Alford tarried but a moment with Clarke. As he spied Thaine and his comrades, he gave an instant’s glance of kindly recognition to the admiring young privates, and was gone. The three involuntarily rose to their feet, as if to follow him, and from three lusty throats they sent after him the beloved battle yell of the regiment, “Rock Chalk! Jay Hawk! K. U.!” then dropped to their places again and hugged the earth as the rifle balls whizzed about them.
“I’m glad I’m alive and I’m glad I know that man,” Thaine said to his neighbors.
“Alford’s a prince. I’ll bet he’ll clean that woods before he’s through. His work is always well done. Would you listen to that?” his comrade replied.
A tremendous crash of rifle shots seemed to split the jungle as the Kansas troops charged into it. The men 321 in the trenches lay flat to the earth while the balls fell about them or sang a long whining note through the air over them. Fiercer grew the fray, and louder roared the guns, and wilder the bullets flew, as the fighting lines swept over the enemy’s earthworks and struck with deadly force into the heart of its wooded cover.

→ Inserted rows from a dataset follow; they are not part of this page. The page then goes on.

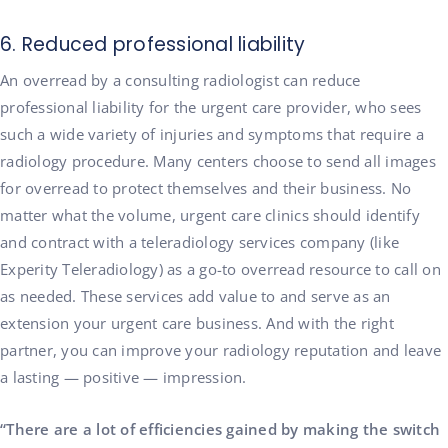
6. Reduced professional liability
An overread by a consulting radiologist can reduce
professional liability for the urgent care provider, who sees
such a wide variety of injuries and symptoms that require a
radiology procedure. Many centers choose to send all images
for overread to protect themselves and their business. No
matter what the volume, urgent care clinics should identify
and contract with a teleradiology services company (like
Experity Teleradiology) as a go-to overread resource to call on
as needed. These services add value to and serve as an
extension your urgent care business. And with the right
partner, you can improve your radiology reputation and leave
a lasting — positive — impression.
“There are a lot of efficiencies gained by making the switch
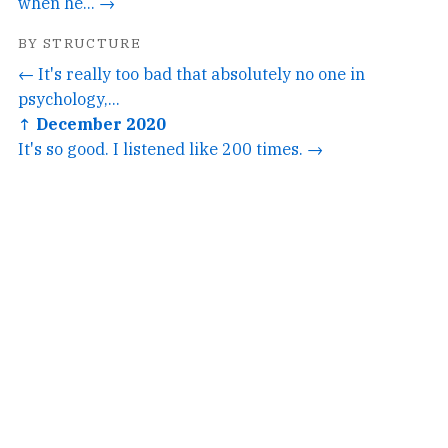
when he... →
BY STRUCTURE
← It's really too bad that absolutely no one in
psychology,...
↑ December 2020
It's so good. I listened like 200 times. →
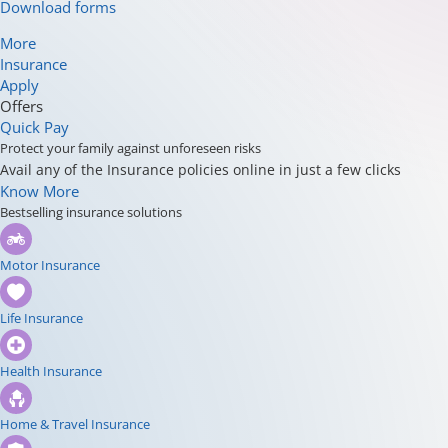
Download forms
More
Insurance
Apply
Offers
Quick Pay
Protect your family against unforeseen risks
Avail any of the Insurance policies online in just a few clicks
Know More
Bestselling insurance solutions
Motor Insurance
Life Insurance
Health Insurance
Home & Travel Insurance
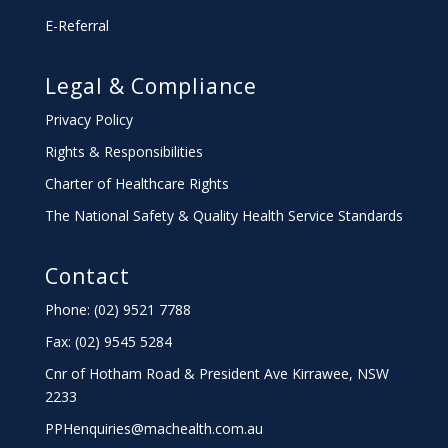
E-Referral
Legal & Compliance
Privacy Policy
Rights & Responsibilities
Charter
of Healthcare Rights
The National Safety & Quality Health Service Standards
Contact
Phone: (02) 9521 7788
Fax: (02) 9545 5284
Cnr of Hotham Road & President Ave Kirrawee,
NSW
2233
PPHenquiries@machealth.com.au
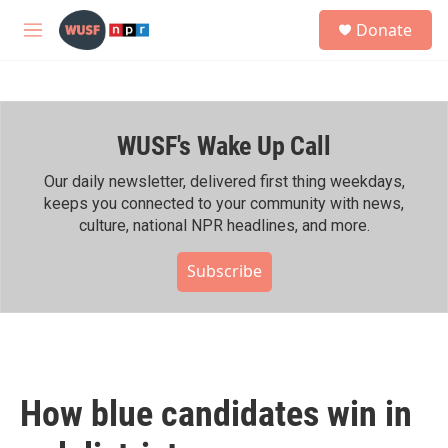
Skip to main content
S
Donate
e
M
a
e
r
n
c
u
h
WUSF's Wake Up Call
u
e
r
Our daily newsletter, delivered first thing weekdays,
y
keeps you connected to your community with news,
culture, national NPR headlines, and more.
Subscribe
How blue candidates win in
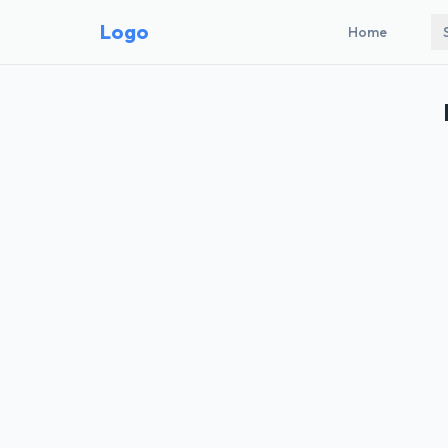
Logo
Home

Then came a lull for shifting the fighting grip. A relief force was hurried to the front and the first companies retired for a brief rest. They fell back in order, while the aids came trooping out of the brush in groups, bearing the wounded to places of shelter. Thaine Aydelot and his comrades lifted their heads above the earthworks for an instant. Captain Clarke sat near on a little knoll staring hard at a stretcher borne toward him by the aids. The manner of covering indicated a dead body on it.
“How different the captain’s face is from what it was before the attack,” Thaine thought, as he recalled the moment when Clarke had talked with Lieutenant Alford. And then the image of the young lieutenant’s face, so full of life and hope and power and gentleness, swept vividly across his mind.
“Who is it, boys?” Clarke called to the soldiers with the stretcher.
“Lieutenant Alford,” they answered.
Something black dropped before Thaine Aydelot’s eyes and Doctor Carey’s words stung like powder burns in his memory.
“Wait till you see a Kansas boy brought in, and count the cost again.”